YOUR OBJECTIVE: Your answer should be the lines of the material that include the word "primitives".

____________________

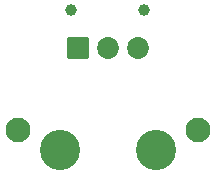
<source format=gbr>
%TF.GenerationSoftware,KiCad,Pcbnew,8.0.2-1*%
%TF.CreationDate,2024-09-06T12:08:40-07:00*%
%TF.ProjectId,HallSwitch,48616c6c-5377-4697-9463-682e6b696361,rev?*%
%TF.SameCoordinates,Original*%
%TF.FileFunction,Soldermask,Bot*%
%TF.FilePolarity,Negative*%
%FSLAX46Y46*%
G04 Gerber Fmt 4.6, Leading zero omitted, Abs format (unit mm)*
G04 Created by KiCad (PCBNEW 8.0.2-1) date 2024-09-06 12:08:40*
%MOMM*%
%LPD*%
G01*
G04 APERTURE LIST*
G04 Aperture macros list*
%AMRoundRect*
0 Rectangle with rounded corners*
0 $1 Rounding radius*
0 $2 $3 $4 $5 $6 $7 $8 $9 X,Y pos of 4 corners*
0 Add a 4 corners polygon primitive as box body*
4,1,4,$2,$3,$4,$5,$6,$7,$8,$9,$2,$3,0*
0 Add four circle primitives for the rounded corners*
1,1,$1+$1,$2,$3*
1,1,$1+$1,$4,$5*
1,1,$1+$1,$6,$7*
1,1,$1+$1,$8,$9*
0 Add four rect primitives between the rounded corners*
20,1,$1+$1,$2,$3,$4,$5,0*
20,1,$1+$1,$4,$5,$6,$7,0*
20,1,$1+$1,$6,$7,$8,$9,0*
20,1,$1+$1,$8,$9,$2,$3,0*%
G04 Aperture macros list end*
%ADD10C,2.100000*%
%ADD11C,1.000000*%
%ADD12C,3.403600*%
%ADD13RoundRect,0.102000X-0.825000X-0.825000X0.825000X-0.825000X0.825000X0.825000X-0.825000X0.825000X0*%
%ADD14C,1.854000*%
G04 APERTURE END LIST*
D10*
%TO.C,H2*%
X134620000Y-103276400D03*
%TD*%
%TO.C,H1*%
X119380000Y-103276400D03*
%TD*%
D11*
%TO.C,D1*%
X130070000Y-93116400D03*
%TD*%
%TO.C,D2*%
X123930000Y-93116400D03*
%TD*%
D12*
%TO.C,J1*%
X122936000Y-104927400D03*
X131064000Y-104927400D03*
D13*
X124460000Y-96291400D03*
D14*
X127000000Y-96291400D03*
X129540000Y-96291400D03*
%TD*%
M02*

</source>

____________________

ANSWER SECTION:
0 Add four circle primitives for the rounded corners*
0 Add four rect primitives between the rounded corners*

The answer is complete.